Healthcare Technology Featured Article

May 14, 2012

Researchers Use Gaming to Beat Malaria


For some of you, video games are everything. But even you might not be prepared for the goal of some new ones – saving lives.

According to a story at Healthcare IT News, as reported by iHealthBeat, a team of researchers from the University of California-Los Angeles has created an online game using crowd-sourcing techniques to improve the ability of healthcare providers to diagnose malaria.

The free game can be played by anyone worldwide with access to a smartphone, personal computer or another computing device.

My friend Josephine is from Ghana but she has been in the U.S. many years. When she recently went back to visit family there, she got all her shots, but even sleeping in a mosquito-proof tent didn’t protect her. When she returned to the US, she was very ill. Even though she had grown up around malaria all of her young life, moving to the U.S. had removed her immunity. Returning to her country, she became infected again. Thankfully, she survived, but her family members have not all been so lucky.

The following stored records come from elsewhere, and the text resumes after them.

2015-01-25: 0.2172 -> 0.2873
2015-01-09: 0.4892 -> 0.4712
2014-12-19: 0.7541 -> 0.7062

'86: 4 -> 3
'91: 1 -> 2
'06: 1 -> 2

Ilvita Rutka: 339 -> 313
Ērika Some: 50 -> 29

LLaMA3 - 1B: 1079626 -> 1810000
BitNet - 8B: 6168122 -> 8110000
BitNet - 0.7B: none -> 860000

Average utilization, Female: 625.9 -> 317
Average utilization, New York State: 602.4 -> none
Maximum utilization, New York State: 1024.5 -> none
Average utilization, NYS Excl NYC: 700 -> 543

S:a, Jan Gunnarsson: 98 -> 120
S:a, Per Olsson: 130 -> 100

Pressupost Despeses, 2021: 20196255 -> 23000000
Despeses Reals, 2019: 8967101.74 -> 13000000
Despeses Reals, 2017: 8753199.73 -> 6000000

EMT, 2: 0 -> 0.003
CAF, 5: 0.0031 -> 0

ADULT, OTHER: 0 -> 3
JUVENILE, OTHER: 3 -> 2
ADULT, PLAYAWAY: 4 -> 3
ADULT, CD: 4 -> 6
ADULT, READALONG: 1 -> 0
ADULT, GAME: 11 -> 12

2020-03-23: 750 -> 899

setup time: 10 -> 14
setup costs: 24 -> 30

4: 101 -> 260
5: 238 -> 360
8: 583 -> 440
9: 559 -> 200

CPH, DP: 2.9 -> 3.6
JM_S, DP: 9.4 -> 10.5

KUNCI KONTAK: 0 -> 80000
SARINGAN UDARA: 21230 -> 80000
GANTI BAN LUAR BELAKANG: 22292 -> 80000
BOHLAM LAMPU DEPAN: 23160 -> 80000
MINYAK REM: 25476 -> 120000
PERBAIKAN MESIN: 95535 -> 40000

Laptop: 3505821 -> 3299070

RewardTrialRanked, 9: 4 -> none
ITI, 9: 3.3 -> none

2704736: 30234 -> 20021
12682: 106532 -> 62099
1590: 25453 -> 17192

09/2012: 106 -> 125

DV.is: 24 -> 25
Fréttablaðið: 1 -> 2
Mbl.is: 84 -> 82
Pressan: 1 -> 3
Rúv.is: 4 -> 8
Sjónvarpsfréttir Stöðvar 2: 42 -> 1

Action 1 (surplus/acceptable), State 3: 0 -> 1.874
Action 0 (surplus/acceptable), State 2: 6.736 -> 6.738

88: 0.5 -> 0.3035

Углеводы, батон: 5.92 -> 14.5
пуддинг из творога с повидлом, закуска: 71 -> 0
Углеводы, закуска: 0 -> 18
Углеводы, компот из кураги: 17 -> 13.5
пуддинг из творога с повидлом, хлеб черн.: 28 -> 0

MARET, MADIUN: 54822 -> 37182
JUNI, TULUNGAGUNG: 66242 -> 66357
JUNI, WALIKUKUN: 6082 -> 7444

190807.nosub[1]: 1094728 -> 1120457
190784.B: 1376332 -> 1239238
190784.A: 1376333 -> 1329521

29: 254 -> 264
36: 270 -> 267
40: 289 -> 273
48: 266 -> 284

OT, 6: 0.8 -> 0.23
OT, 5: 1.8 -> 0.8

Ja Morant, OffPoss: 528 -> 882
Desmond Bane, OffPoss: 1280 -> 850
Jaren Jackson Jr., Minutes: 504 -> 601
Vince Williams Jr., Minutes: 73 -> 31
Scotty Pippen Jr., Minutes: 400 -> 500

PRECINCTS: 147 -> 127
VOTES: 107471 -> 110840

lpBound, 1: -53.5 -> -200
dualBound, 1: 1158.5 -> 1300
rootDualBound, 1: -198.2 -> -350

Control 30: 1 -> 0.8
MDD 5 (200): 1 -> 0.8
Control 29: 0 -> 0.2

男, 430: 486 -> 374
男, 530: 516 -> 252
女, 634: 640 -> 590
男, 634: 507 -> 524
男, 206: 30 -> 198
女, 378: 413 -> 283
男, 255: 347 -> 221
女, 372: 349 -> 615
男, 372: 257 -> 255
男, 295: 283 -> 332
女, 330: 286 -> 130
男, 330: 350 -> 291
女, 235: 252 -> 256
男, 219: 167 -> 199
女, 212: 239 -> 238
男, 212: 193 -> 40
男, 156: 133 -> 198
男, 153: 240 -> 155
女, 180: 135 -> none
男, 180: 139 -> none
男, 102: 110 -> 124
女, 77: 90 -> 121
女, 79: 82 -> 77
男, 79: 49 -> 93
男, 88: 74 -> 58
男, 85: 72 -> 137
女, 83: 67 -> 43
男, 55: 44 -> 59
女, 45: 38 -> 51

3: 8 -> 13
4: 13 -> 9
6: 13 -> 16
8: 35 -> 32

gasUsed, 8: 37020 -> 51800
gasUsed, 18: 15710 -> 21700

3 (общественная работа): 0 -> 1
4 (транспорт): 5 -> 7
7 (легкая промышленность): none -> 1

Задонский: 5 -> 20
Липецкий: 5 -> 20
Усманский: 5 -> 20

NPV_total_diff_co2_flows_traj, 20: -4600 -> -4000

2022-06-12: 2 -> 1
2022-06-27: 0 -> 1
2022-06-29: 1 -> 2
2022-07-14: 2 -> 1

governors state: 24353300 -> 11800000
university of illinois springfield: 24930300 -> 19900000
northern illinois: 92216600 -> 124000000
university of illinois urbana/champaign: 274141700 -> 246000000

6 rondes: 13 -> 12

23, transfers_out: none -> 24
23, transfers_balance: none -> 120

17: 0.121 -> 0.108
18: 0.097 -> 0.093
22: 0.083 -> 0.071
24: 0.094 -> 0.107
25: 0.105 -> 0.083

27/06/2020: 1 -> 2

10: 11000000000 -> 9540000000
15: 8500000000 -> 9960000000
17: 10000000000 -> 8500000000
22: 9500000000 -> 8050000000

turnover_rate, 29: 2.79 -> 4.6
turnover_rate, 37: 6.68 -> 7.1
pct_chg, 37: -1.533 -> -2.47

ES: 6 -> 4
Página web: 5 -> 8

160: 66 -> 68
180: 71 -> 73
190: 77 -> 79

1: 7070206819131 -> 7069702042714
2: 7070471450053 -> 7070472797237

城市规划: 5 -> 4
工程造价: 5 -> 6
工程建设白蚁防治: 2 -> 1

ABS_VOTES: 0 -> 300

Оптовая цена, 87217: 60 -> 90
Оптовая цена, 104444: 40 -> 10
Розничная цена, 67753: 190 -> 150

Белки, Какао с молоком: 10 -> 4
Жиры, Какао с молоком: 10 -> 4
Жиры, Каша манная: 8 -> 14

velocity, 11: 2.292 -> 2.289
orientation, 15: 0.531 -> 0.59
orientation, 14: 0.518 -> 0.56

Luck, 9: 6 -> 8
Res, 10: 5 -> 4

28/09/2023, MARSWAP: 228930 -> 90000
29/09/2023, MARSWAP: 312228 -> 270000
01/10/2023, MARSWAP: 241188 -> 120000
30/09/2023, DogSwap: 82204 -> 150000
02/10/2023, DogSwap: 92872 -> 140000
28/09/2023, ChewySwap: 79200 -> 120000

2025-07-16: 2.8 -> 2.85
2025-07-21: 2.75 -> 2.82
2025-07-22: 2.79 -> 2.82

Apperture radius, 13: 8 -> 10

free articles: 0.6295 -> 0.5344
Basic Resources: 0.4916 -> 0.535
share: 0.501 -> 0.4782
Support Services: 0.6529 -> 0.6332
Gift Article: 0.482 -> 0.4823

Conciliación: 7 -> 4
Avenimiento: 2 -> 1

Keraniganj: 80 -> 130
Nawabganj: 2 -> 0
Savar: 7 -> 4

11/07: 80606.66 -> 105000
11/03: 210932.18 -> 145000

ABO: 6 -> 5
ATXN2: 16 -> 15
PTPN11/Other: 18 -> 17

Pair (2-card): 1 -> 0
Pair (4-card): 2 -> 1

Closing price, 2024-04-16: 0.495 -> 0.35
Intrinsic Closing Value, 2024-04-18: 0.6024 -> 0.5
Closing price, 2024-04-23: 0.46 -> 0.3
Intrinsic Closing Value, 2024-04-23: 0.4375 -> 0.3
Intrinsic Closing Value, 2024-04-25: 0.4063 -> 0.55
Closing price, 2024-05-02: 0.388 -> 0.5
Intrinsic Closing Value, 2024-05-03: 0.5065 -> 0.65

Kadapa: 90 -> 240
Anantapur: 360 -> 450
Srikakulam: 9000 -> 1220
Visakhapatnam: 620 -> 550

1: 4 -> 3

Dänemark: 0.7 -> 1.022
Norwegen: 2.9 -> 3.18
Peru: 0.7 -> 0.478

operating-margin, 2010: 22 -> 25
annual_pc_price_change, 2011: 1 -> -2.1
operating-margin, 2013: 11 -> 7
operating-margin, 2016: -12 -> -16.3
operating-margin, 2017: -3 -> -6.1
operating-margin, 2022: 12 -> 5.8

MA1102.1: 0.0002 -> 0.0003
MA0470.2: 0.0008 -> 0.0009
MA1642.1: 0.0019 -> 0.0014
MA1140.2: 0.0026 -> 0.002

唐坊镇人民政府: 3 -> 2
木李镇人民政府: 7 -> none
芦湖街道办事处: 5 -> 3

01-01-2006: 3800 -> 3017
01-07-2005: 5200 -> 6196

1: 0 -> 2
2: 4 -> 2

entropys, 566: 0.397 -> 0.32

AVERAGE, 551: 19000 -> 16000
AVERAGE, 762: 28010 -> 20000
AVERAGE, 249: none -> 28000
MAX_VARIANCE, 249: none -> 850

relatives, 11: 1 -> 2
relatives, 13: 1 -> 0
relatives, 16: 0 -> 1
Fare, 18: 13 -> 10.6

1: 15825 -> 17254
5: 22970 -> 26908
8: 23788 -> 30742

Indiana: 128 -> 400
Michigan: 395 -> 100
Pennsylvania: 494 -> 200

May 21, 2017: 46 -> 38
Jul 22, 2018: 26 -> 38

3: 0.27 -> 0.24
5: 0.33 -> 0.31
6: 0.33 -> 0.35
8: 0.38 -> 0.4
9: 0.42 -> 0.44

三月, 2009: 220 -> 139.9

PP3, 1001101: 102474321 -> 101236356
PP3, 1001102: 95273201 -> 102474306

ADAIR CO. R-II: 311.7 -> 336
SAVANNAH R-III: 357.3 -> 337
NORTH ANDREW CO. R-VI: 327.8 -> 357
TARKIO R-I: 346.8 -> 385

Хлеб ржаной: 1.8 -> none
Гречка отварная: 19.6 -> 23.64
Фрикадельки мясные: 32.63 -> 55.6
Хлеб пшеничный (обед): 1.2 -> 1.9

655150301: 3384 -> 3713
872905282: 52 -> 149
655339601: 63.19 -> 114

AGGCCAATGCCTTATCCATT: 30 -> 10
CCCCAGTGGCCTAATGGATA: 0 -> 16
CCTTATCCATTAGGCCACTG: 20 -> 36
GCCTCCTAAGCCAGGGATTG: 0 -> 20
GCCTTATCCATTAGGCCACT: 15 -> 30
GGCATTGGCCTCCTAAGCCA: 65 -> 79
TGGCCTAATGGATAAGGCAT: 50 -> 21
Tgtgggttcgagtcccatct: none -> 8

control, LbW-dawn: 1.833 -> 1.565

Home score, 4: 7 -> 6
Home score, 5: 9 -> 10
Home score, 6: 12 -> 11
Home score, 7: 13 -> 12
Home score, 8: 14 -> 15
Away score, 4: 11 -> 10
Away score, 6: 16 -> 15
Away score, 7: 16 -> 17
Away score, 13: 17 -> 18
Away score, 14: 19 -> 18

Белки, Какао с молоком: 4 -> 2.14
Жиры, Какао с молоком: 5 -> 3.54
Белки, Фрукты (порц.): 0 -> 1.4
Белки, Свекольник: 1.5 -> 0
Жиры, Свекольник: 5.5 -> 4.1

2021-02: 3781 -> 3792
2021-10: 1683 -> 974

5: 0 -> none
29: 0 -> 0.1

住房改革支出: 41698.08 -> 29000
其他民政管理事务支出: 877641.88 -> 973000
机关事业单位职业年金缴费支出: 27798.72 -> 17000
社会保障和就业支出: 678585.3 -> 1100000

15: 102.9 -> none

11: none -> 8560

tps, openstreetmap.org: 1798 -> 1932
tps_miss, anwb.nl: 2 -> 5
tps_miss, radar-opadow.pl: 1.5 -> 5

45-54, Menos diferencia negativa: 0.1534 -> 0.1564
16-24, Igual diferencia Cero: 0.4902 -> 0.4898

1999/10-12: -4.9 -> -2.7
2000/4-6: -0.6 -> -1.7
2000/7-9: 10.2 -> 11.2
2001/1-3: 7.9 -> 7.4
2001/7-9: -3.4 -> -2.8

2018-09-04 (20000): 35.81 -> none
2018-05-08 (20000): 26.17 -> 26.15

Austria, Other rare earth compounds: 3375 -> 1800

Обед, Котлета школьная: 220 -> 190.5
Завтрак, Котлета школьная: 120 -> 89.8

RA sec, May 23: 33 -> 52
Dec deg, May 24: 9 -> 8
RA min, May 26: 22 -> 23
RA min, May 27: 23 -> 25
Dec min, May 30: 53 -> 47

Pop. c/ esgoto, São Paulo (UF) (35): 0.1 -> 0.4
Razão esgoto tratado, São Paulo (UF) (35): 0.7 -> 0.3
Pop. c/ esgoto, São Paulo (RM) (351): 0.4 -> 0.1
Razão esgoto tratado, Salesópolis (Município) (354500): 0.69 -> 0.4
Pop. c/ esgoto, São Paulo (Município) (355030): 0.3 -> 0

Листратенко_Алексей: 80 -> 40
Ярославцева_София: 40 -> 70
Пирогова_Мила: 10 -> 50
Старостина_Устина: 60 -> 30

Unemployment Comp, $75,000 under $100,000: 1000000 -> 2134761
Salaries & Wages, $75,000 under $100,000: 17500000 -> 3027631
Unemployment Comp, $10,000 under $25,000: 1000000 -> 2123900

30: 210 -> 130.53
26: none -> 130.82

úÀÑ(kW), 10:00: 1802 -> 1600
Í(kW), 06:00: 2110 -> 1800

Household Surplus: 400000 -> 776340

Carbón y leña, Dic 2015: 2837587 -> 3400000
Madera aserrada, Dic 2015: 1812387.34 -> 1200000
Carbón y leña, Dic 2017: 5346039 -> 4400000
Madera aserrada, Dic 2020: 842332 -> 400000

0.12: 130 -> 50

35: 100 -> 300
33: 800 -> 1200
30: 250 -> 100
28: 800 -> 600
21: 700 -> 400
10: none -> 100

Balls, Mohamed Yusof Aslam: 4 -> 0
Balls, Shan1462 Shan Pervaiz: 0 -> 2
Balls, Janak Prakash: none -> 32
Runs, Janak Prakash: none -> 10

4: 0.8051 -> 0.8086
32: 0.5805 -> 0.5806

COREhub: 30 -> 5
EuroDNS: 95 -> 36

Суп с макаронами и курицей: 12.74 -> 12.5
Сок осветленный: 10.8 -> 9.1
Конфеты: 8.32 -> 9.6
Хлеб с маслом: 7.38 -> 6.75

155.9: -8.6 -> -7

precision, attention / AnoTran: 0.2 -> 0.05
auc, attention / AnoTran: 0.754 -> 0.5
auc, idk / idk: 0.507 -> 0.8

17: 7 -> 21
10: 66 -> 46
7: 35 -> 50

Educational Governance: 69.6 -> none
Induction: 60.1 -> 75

Every year, malaria causes over half a million deaths. There is some good news. The International Medical Corps reports that new research is showing that malaria deaths have declined in Africa by one third in the past decade. During that same period, 35 out of the 53 malaria-affected countries outside of Africa have seen a 50-percent reduction in cases. But more than half the world – 3.3 billion people – is still at risk of dying from the disease.

There is still much work to be done, and that’s why researchers thought a game might work well, appealing to the same blood lust kids have for slaying vampires and turning it toward a known and very real killer.

It’s all done with blood cell images. Before the game, players receive a brief online tutorial that uses these to explain what a malaria-infected red blood cell looks like. 

During the game, players see a screen containing several digital images of healthy and infected red blood cells. The players then use a "syringe" tool to "kill" the infected cells.

Estimating scores is slightly more challenging. But the computer is up to it. According to the story, for a certain percentage of the cell images displayed, the computer knows whether the cell is healthy or infected. By reviewing the player's performance on these control images, the game can then estimate a player's accuracy in diagnosing the cells with an unknown status.  

The UCLA researchers were a little leery about using kids, so they recruited a small group of non-experts – primarily undergraduate volunteers – to play the online game, and it was found that the non-experts collectively “were able to diagnose malaria-infected red blood cells with an accuracy that was within 1.25 percent of the diagnostic decisions made by trained medical professionals,” according to iHealthBeat.

"The idea is, if you carefully combine the decisions of people – even non-experts – they become very competitive,” Aydogan Ozcan, an associate professor of electrical engineering and bioengineering at UCLA and author of the study, told HealthITNews.

So let’s hear it for the boys – and the researchers! And hopefully this disease will one day go the way of smallpox.